Methods: Using data from a statewide health survey of TNB individuals (N=263), we examined the relationships between healthcare access over the past 12 months, perceptions about patient privacy preservation, and mutual aid. Past-year healthcare access was measured by the dichotomous question “in the past 12 months, have you seen a medical doctor or health care provider?” Logistic regression was used to assess which factors were significantly associated with past year healthcare access.

Results: Two-thirds (66.8%) of participants reported visiting a medical doctor in the past year. Participants who had relied on TNB community members for general health information (β=-1.79, p=.019) or to meet healthcare needs (β= -1.91, p<.001) were significantly less likely to have visited a doctor in the past year than those who had not. Participants who reported having a disability (β=1.66, p=.008) or reported their sexual orientation as queer (β=1.73, p=.005) were also more likely to have visited a doctor in the past year.

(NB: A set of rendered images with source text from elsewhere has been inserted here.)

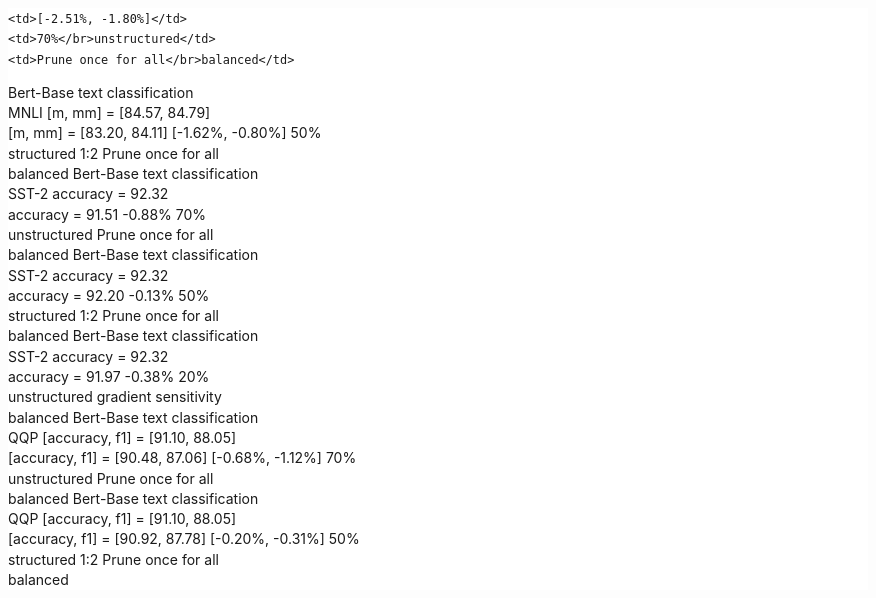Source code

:     <td>[-2.51%, -1.80%]</td>
    <td>70%</br>unstructured</td>
    <td>Prune once for all</br>balanced</td>    
  </tr>
  <tr>
  </tr>
  <tr>
    <td>Bert-Base</td>
    <td>text classification</br>MNLI</td>
    <td>[m, mm] = [84.57, 84.79]</br>[m, mm] = [83.20, 84.11]</td>
    <td>[-1.62%, -0.80%]</td>
    <td>50%</br>structured 1:2</td>
    <td>Prune once for all</br>balanced</td>    
  </tr>
  <tr>
  </tr>  
  <tr>
    <td>Bert-Base</td>
    <td>text classification</br>SST-2</td>
    <td>accuracy = 92.32</br>accuracy = 91.51</td>
    <td>-0.88%</td>
    <td>70%</br>unstructured</td>
    <td>Prune once for all</br>balanced</td>    
  </tr>
  <tr>
  <tr>
    <td>Bert-Base</td>
    <td>text classification</br>SST-2</td>
    <td>accuracy = 92.32</br>accuracy = 92.20</td>
    <td>-0.13%</td>
    <td>50%</br>structured 1:2</td>
    <td>Prune once for all</br>balanced</td>       
  </tr>
  <tr>  
  </tr>
  <tr>
    <td>Bert-Base</td>
    <td>text classification</br>SST-2</td>
    <td>accuracy = 92.32</br>accuracy = 91.97</td>
    <td>-0.38%</td>
    <td>20%</br>unstructured</td>
    <td>gradient sensitivity</br>balanced</td>       
  </tr>
  <tr>  
  </tr>  
  <tr>
    <td>Bert-Base</td>
    <td>text classification</br>QQP</td>
    <td>[accuracy, f1] = [91.10, 88.05]</br>[accuracy, f1] = [90.48, 87.06]</td>
    <td>[-0.68%, -1.12%]</td>
    <td>70%</br>unstructured</td>
    <td>Prune once for all</br>balanced</td>        
  </tr>
  <tr>
  </tr>
  <tr>
    <td>Bert-Base</td>
    <td>text classification</br>QQP</td>
    <td>[accuracy, f1] = [91.10, 88.05]</br>[accuracy, f1] = [90.92, 87.78]</td>
    <td>[-0.20%, -0.31%]</td>
    <td>50%</br>structured 1:2</td>
    <td>Prune once for all</br>balanced</td>        
  </tr>
  <tr>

Conclusions and Implications: The relationship between TNB formal healthcare access and relying on mutual aid has several interesting implications. This may indicate that some TNB people prefer seeking help via mutual aid over formalized healthcare systems, likely to avoid possible discriminatory healthcare experiences. Furthermore, the fact that some TNB people do not have their health needs met by healthcare systems does not mean these needs are unmet entirely. Rather, TNB people may turn to mutual aid, both demonstrating important resiliency in TNB communities as well as the imperative to improve formalized healthcare to appropriately TNB health needs. Future research should continue to examine the role of mutual aid in TNB health and healthcare as well as explore ways these systems can work together to meet the needs of TNB people.